Alcohol on Campus

Reading Time: 2 minutes

Our beloved school’s budget is suffering. Students have seen tuition rise like a steady flood for some time now. Parking passes cost $50 for a single semester, and that provides no guarantee of finding a spot in an overcrowded lot. The bathrooms in the Woodbury Business building are more like teleportation chambers to a 1970s Barstow truck stop.

wine-glassWith the increased costs to students and decreased institutional resources that come with an economy as this, where are we to turn for assistance?
Why not try selling beer on campus?

Such a suggestion, of course, breeds further questions. Why is alcohol prohibited on campus? It’s difficult to address this without acknowledging the predominant culture in Utah’s government, legislation and educational institutions.
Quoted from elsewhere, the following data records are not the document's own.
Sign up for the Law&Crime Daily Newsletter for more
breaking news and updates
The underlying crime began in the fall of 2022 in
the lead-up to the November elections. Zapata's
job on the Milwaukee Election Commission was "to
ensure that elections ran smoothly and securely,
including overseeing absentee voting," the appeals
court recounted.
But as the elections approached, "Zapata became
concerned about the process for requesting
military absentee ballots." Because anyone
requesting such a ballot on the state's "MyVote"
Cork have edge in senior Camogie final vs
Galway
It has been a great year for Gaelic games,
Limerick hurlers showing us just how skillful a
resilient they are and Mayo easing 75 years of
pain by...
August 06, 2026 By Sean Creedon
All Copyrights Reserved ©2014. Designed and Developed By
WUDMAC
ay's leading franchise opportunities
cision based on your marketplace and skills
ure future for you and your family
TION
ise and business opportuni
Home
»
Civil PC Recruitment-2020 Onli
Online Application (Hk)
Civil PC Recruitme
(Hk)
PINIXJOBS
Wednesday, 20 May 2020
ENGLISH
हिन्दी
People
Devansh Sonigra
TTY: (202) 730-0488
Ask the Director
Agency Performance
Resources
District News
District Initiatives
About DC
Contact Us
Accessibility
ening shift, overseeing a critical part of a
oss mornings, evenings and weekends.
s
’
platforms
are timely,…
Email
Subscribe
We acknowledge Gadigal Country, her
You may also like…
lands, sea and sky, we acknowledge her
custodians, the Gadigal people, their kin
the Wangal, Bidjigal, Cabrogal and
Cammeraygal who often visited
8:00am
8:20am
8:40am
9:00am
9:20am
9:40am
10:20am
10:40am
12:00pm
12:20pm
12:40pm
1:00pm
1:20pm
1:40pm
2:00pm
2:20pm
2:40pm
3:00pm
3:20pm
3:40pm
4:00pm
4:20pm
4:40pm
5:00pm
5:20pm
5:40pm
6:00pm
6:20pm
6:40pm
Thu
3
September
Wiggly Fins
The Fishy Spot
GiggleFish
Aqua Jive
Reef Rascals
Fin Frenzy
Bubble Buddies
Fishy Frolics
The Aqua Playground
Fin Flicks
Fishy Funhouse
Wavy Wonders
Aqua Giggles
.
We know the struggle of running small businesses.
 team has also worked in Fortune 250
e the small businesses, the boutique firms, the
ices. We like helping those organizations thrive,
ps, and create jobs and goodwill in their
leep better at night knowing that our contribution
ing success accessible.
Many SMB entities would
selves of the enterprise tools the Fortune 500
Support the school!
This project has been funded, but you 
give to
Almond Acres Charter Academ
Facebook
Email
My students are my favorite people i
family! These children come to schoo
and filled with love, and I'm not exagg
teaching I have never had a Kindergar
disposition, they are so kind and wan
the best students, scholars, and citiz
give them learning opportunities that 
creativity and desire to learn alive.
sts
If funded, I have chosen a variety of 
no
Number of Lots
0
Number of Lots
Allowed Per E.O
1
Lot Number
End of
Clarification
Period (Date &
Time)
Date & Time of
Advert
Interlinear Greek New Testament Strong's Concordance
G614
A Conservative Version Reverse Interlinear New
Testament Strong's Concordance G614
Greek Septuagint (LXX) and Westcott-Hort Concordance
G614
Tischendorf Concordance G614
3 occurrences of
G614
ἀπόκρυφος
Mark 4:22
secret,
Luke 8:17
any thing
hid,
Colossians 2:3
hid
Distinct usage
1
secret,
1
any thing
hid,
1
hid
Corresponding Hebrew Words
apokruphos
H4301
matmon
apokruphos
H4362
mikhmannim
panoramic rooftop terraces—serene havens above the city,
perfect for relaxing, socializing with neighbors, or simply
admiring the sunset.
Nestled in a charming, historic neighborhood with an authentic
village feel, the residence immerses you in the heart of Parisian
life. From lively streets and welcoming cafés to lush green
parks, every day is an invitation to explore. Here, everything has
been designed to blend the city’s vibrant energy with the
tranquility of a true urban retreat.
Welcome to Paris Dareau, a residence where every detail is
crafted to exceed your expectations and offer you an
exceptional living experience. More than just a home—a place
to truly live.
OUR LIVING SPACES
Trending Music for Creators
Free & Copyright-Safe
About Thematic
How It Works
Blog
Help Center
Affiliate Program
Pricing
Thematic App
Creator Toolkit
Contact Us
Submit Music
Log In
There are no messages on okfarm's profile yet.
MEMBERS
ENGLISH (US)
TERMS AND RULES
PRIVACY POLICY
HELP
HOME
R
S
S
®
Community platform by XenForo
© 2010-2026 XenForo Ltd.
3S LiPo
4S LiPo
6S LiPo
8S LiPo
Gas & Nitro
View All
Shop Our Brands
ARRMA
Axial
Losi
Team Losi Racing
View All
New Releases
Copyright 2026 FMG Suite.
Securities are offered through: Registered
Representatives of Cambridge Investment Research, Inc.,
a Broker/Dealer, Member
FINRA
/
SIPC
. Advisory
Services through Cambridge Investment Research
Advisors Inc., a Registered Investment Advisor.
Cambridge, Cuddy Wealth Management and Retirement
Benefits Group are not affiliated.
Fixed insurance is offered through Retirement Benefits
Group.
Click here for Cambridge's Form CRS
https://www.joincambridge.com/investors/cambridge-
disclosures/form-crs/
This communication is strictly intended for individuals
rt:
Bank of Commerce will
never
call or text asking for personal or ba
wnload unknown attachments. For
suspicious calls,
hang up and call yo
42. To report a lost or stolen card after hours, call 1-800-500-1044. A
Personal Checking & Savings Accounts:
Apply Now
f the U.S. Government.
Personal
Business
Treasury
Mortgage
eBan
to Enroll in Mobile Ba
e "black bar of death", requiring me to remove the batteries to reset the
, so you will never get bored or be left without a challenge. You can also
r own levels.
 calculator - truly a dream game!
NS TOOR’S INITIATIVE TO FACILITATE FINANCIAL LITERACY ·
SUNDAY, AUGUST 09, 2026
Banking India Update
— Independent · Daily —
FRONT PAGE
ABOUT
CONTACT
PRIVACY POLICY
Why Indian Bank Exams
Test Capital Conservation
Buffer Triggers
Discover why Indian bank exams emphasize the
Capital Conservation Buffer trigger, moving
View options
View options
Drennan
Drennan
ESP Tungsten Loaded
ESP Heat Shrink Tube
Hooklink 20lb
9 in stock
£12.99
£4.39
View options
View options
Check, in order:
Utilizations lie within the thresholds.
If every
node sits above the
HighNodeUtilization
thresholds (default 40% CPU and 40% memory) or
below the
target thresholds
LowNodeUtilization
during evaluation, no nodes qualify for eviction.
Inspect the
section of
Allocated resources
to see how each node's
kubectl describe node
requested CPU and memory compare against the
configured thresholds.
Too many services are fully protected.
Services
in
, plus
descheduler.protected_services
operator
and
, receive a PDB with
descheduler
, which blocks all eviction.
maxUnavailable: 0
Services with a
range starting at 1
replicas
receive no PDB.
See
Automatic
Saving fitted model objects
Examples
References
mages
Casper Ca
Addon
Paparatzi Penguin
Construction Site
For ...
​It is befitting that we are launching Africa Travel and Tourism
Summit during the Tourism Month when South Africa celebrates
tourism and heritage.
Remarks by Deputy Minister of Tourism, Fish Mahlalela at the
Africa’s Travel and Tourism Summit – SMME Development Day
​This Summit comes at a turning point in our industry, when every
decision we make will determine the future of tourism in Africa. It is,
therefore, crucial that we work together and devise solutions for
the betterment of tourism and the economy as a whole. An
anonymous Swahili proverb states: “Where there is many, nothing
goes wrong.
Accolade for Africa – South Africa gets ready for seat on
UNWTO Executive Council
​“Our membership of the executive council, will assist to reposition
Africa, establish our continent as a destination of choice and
Is this an issue of pragmatism, or is it a matter of the separation of church and state?

This does not even need to enter into the debate – our school is a state university and as such is in no way affiliated with any religion, nor should it be held to a religious standard.  Several campus eateries sell coffee and tea, which is against the local grain. Expanding the market into beer could reap substantial financial benefits.

One could argue that the commercial distribution of alcohol would breed drunkenness or slothful behavior.  An easy fix to this, of course, is to extend the already firmly in-place public intoxication laws onto campus grounds as well. If a student comes to class drunk and disorderly, any reasonable professor would kick them out of class, just as they would surely kick a sober and disorderly student out of class.

Our campus features several smoking areas outdoors for those students and faculty that choose to participate in such a practice.

Why not restrict alcohol consumption to a campus-run in-or-outdoor beer garden for any (of legal age, of course) to come and take a load off?

It’s not such an outrageous proposition. Higher education institutions across the country sell alcoholic beverages on campus to those of legal age.

Colorado State University in Fort Collins, Penn State, Berkeley: all fine establishments that see the advantages (social, financial, and otherwise) to such commerce.

Further, anyone that claims to support entrepreneurship should find great reason to support the legalization of responsible alcohol consumption on campus. If the market doesn’t bear it, then let’s get rid of it, but not preemptively based on a tenuously subjective dogmatic imperative. Would you rather support a nanny state?

The next time you’re about to take your Bio 1010 midterm and can’t quite shake your jitters or you’re trying to muster the wherewithal to ask out that cute girl in your Literature of the American Renaissance class, think of how much easier your respective task would be after a brew or two.